The DEA's stance in their Prehearing Statement appears to challenge the assumption that they fully support rescheduling cannabis to Schedule III. This discrepancy raises questions about the application of the Standing Considerations and the true position of the DEA regarding the proposed rescheduling.

Organizations such as Hemp for Victory, Veterans Initiative 22, and The Commonwealth Project—the only DPs representing patients—could arguably qualify for Article III standing due to their representation of patient classes dependent on federal health services like the Veterans Health Administration (VHA) and Medicare. This reasoning aligns with a precedent set by now-Attorney General, then D.C. Circuit Judge Merrick Garland, who granted standing to a veteran member of Americans for Safe Access in a previous challenge to cannabis scheduling. In Americans for Safe Access v. DEA, the court stated:

 “We deny the Government’s jurisdictional challenge because we find that at least one of the named Petitioners, Michael Krawitz, has standing to challenge the agency’s action. Krawitz, who is a disabled veteran, is entitled to medical care through the U.S. Department of Veterans Affairs (“VA”). Krawitz has suffered injury-in-fact because he must shoulder a financial cost for services he could otherwise obtain free of charge from the VA. There is a causal connection between the DEA’s continuing decision to classify marijuana as a Schedule I drug and the VA’s policy of refusing to provide referrals for state medical marijuana programs. And a favorable decision from this court would likely redress Krawitz’s injury because if the DEA rescheduled marijuana, the VA could no longer use the CSA to justify its policy of refusing to complete medical marijuana referral forms. Krawitz thus satisfies the requirements of Article III standing. See Lujan v. Defenders of Wildlife, 504 U.S. 555, 560-61 (1992).”

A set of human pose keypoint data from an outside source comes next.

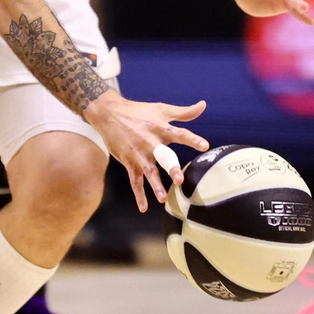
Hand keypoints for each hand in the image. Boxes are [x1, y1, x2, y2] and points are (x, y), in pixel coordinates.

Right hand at [84, 92, 207, 211]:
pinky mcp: (128, 161)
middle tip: (179, 179)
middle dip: (170, 167)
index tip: (204, 146)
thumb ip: (184, 112)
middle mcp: (150, 142)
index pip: (179, 134)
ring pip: (148, 171)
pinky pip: (134, 180)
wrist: (109, 114)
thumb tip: (203, 105)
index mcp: (160, 128)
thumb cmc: (139, 111)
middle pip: (162, 156)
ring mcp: (138, 153)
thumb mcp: (162, 109)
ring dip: (155, 185)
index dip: (192, 139)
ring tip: (163, 198)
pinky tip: (143, 207)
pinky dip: (138, 194)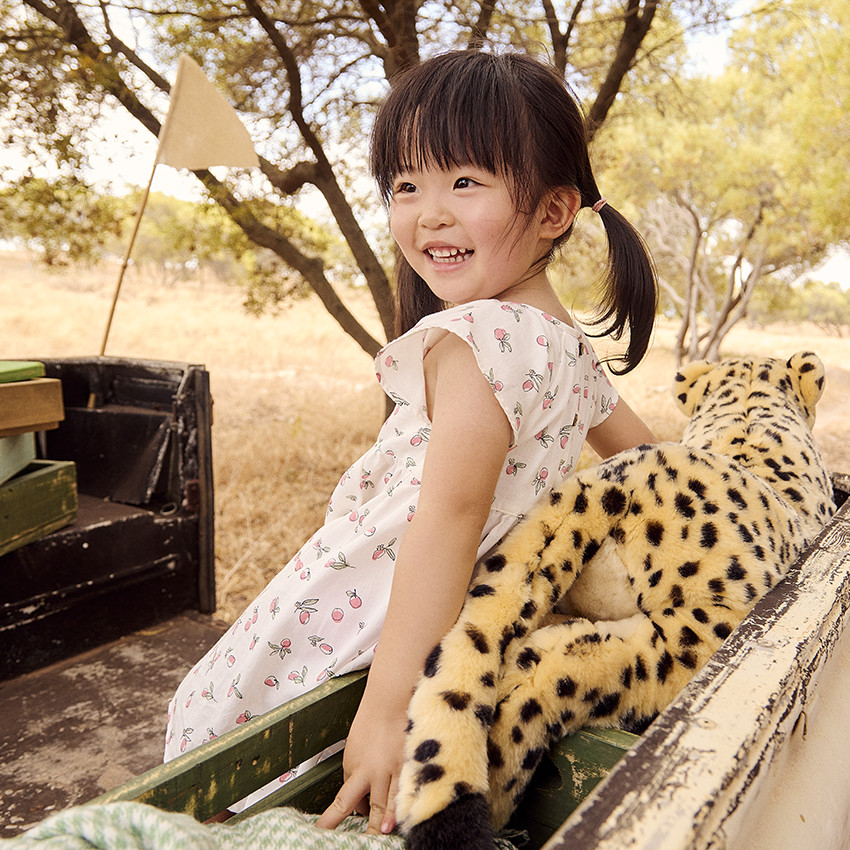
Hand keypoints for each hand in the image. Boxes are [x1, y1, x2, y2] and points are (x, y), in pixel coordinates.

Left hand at [315, 692, 406, 834]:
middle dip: (366, 829)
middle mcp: (372, 772)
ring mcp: (393, 769)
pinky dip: (407, 805)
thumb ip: (356, 776)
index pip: (342, 803)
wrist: (391, 698)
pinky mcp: (411, 763)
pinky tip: (409, 816)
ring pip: (389, 803)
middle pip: (368, 808)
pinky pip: (409, 790)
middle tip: (359, 844)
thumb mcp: (354, 749)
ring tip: (384, 835)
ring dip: (386, 822)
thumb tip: (360, 802)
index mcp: (354, 768)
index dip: (332, 821)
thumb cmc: (372, 721)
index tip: (322, 833)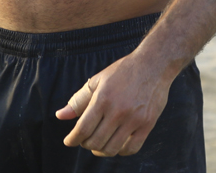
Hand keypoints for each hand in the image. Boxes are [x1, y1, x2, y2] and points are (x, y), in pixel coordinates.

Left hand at [55, 52, 172, 156]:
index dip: (73, 139)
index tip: (70, 141)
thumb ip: (79, 100)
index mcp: (103, 99)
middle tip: (86, 139)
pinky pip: (132, 148)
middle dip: (85, 144)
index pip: (82, 129)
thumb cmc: (124, 71)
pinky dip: (121, 152)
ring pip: (111, 148)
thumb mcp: (98, 80)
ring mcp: (134, 118)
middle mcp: (118, 111)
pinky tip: (117, 144)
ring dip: (101, 150)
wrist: (154, 64)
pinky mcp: (148, 123)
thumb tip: (60, 116)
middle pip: (95, 141)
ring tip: (99, 144)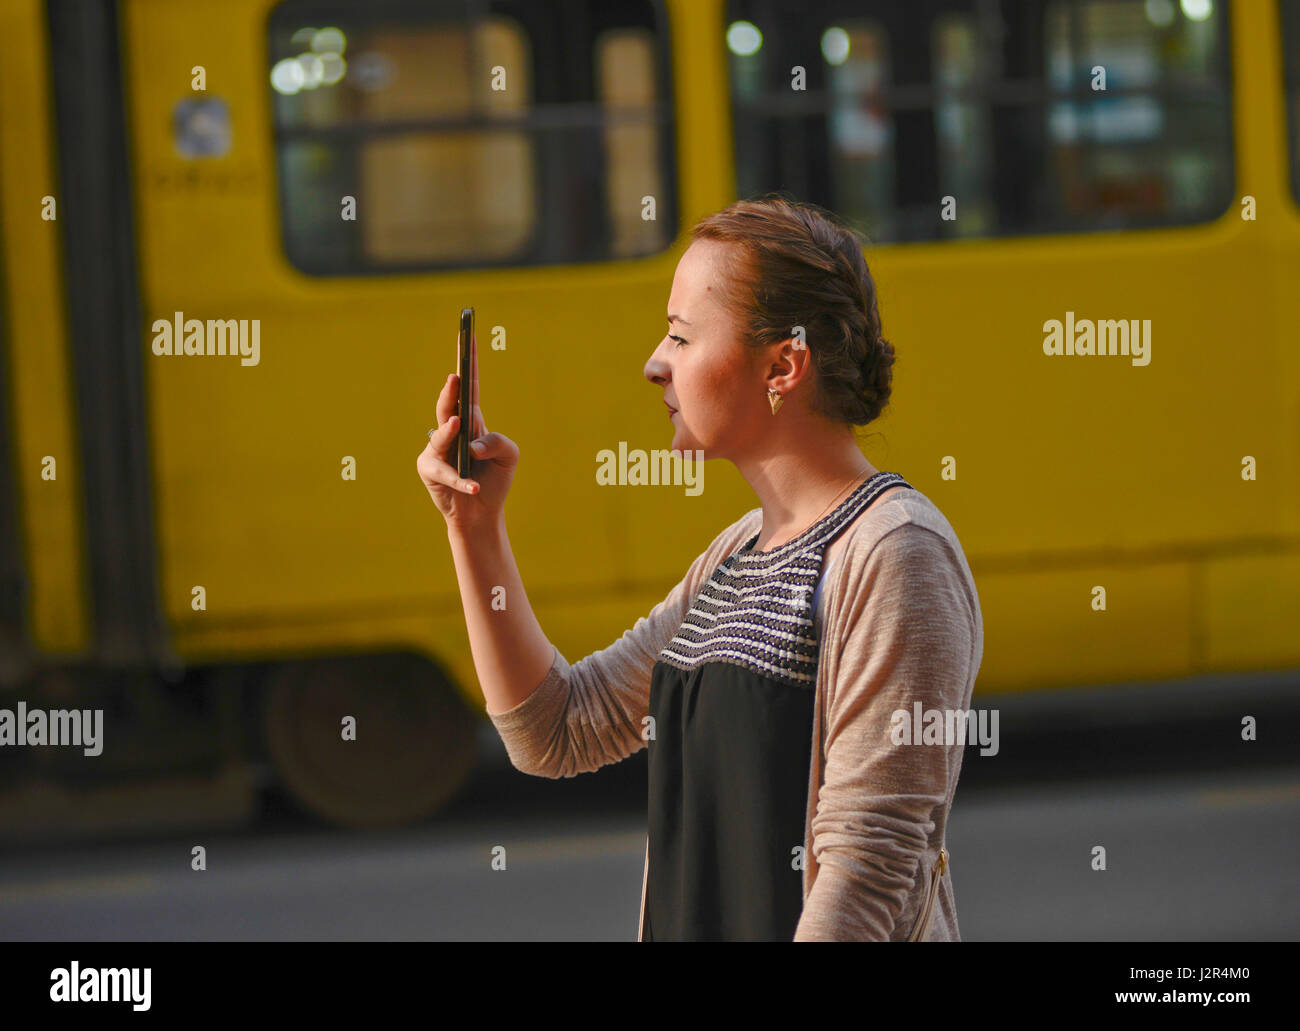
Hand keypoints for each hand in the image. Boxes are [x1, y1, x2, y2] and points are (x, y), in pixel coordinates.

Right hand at [418, 371, 517, 533]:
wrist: (482, 513)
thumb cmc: (493, 479)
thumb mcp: (510, 457)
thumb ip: (499, 443)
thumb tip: (474, 445)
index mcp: (472, 420)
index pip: (470, 386)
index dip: (469, 361)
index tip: (468, 333)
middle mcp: (451, 429)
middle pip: (449, 404)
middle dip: (451, 389)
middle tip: (455, 375)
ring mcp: (437, 448)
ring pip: (443, 435)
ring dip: (451, 431)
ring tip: (460, 423)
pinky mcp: (429, 470)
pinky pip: (445, 473)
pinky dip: (462, 480)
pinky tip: (474, 486)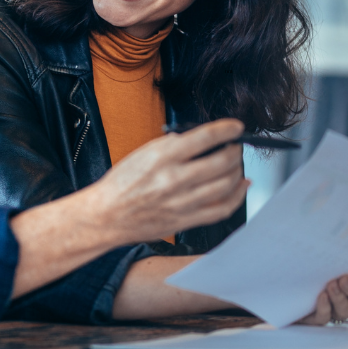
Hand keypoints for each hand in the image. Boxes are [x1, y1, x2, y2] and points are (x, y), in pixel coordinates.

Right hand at [9, 120, 248, 298]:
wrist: (106, 215)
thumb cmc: (122, 183)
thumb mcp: (144, 152)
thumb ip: (173, 145)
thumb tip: (201, 140)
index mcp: (163, 157)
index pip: (205, 137)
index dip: (227, 130)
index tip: (236, 127)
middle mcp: (174, 179)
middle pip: (222, 162)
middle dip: (235, 152)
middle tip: (235, 147)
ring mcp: (182, 202)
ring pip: (226, 185)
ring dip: (237, 172)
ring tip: (236, 165)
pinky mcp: (186, 221)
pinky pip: (221, 209)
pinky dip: (237, 197)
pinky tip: (241, 187)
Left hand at [297, 247, 347, 323]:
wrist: (286, 279)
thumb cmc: (316, 260)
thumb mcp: (340, 247)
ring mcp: (332, 304)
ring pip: (345, 310)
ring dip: (342, 296)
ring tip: (333, 283)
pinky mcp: (316, 313)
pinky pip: (324, 316)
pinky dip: (325, 307)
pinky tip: (321, 296)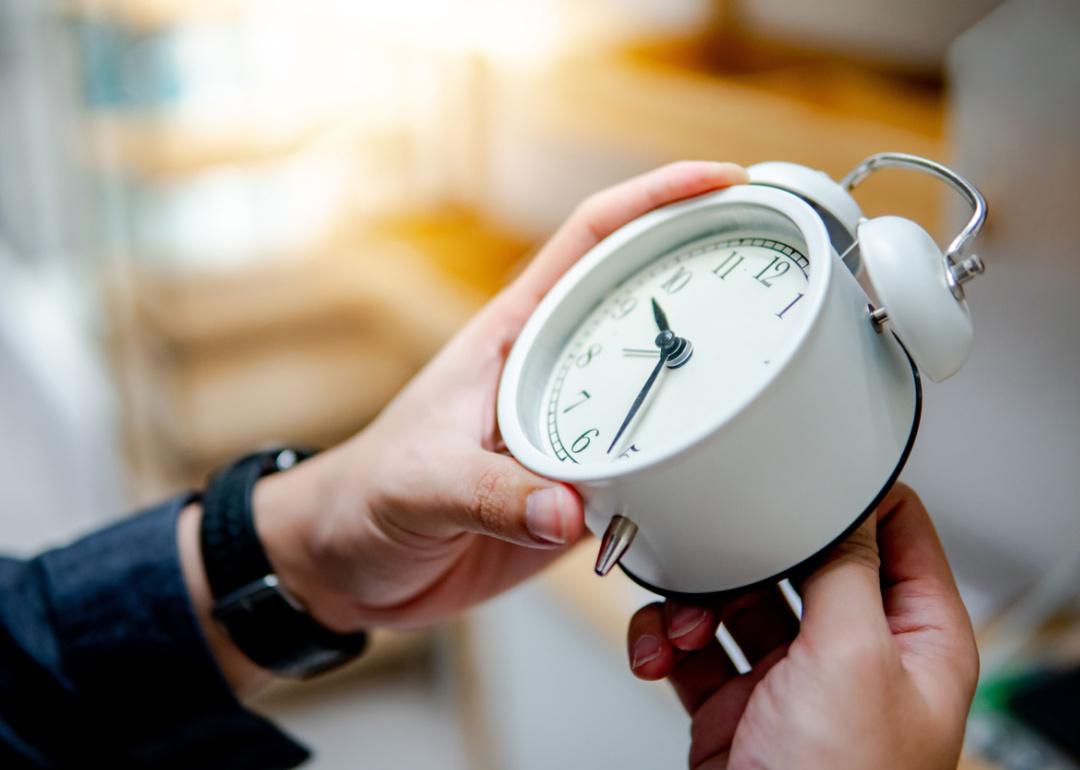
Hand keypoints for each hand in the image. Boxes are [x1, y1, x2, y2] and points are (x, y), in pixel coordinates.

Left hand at [240, 162, 748, 635]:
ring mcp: (572, 428)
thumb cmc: (366, 500)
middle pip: (644, 300)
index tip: (722, 182)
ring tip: (778, 364)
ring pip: (658, 383)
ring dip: (710, 371)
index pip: (591, 242)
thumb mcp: (420, 485)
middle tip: (780, 267)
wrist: (351, 564)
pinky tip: (726, 465)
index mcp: (514, 339)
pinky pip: (651, 462)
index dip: (656, 200)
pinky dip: (689, 461)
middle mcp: (552, 372)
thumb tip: (568, 508)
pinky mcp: (581, 486)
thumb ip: (490, 495)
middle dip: (711, 271)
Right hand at [626, 484, 978, 769]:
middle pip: (797, 560)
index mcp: (914, 634)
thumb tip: (842, 502)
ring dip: (694, 601)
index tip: (797, 468)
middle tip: (713, 543)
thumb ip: (848, 569)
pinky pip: (693, 647)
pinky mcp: (736, 704)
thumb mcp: (855, 657)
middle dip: (745, 554)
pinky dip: (666, 642)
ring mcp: (792, 678)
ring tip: (678, 623)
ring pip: (734, 599)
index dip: (848, 496)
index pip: (895, 532)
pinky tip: (657, 653)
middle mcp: (854, 650)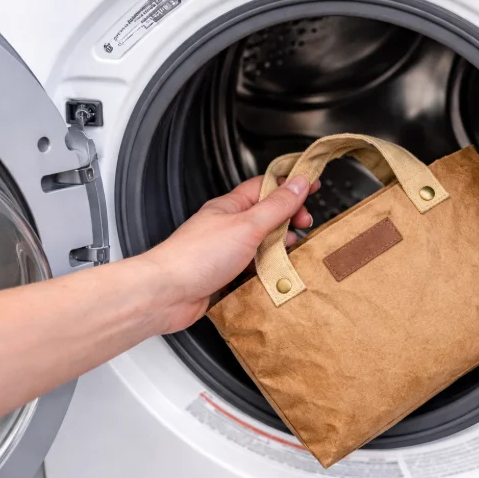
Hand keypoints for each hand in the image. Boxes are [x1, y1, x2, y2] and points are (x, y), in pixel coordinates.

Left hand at [142, 175, 318, 332]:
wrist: (166, 294)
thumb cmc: (196, 256)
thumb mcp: (248, 225)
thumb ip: (277, 205)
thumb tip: (298, 183)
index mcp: (231, 206)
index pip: (266, 186)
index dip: (291, 184)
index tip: (312, 185)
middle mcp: (228, 226)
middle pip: (268, 216)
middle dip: (289, 220)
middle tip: (304, 225)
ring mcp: (226, 252)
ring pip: (262, 245)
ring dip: (279, 248)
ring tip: (291, 252)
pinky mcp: (225, 276)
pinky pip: (254, 270)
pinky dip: (267, 272)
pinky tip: (275, 276)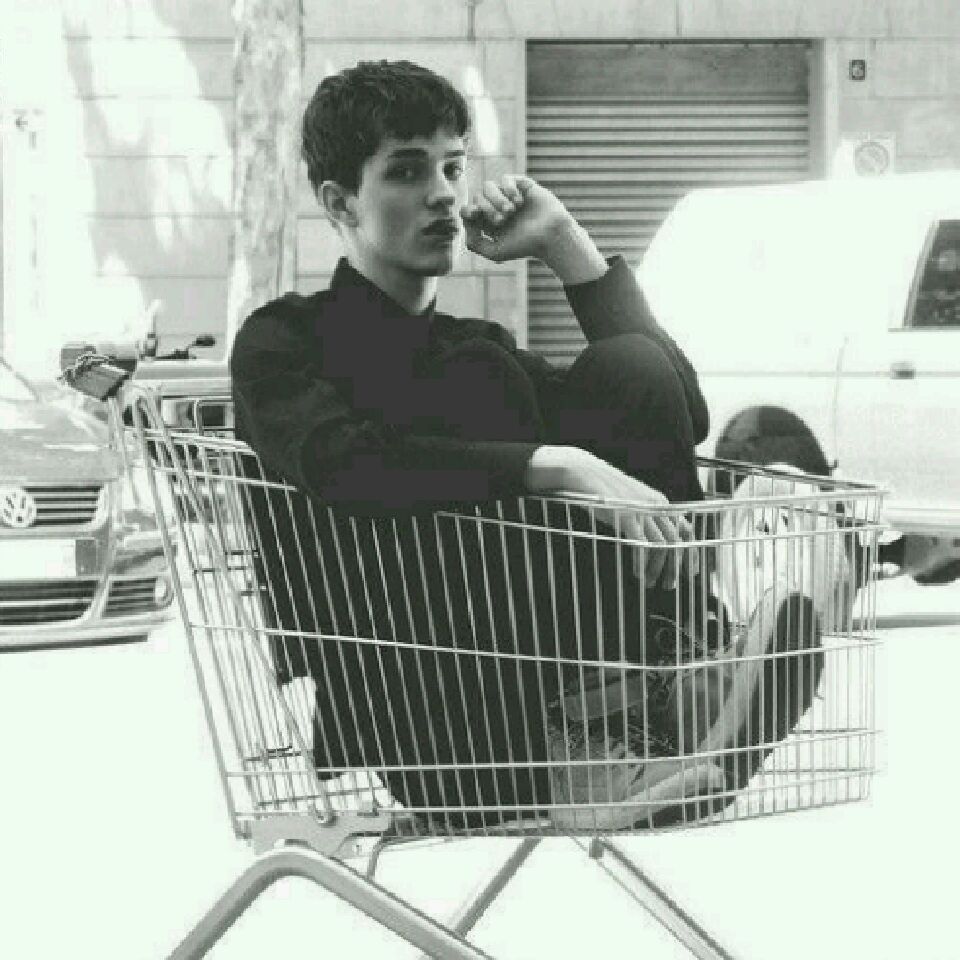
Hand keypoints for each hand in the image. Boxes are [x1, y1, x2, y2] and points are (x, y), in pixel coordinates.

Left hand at [462, 175, 606, 282]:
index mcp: (489, 223)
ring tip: (511, 211)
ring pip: (488, 186)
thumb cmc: (525, 246)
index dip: (467, 210)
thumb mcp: (495, 252)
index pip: (469, 210)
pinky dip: (509, 189)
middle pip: (477, 197)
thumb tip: (465, 225)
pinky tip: (519, 202)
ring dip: (497, 199)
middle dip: (486, 208)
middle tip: (502, 220)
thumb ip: (474, 243)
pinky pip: (506, 178)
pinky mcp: (522, 185)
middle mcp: (497, 208)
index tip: (474, 214)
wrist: (550, 236)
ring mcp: (509, 196)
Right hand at [525, 446, 698, 589]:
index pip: (685, 530)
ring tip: (649, 583)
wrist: (586, 473)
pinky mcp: (626, 515)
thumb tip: (655, 539)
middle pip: (676, 541)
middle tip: (669, 585)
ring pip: (661, 545)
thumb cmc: (606, 490)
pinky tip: (638, 574)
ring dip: (657, 568)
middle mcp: (656, 505)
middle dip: (675, 567)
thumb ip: (647, 516)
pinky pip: (641, 543)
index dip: (690, 553)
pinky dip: (642, 562)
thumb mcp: (634, 501)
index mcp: (660, 502)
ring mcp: (642, 510)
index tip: (688, 572)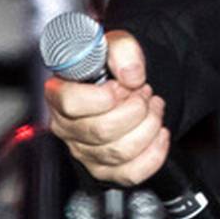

The divergence between Judge Mulrooney's perception of the DEA's position and the DEA's actual stance, as presented in their Prehearing Statement, introduces significant complexities in the standing considerations for the rescheduling hearing. An open question as the proceedings continue will be if Judge Mulrooney will address this misalignment.

Why Standing Matters: 

As the hearing progresses, the role of DP with standing vs DP without will become more apparent, but for now, what we can deduce from Judge Mulrooney's orders is that: 

“[T]he applicable CSA regulations were clearly drafted in a manner that the views of those participants who demonstrate APA standing (within the bounds of reasonable discretion) should be afforded a stronger voice or more weight in the ultimate decision.”

He has also stated that those with standing will be allowed to cross-examine the Government in the proceedings.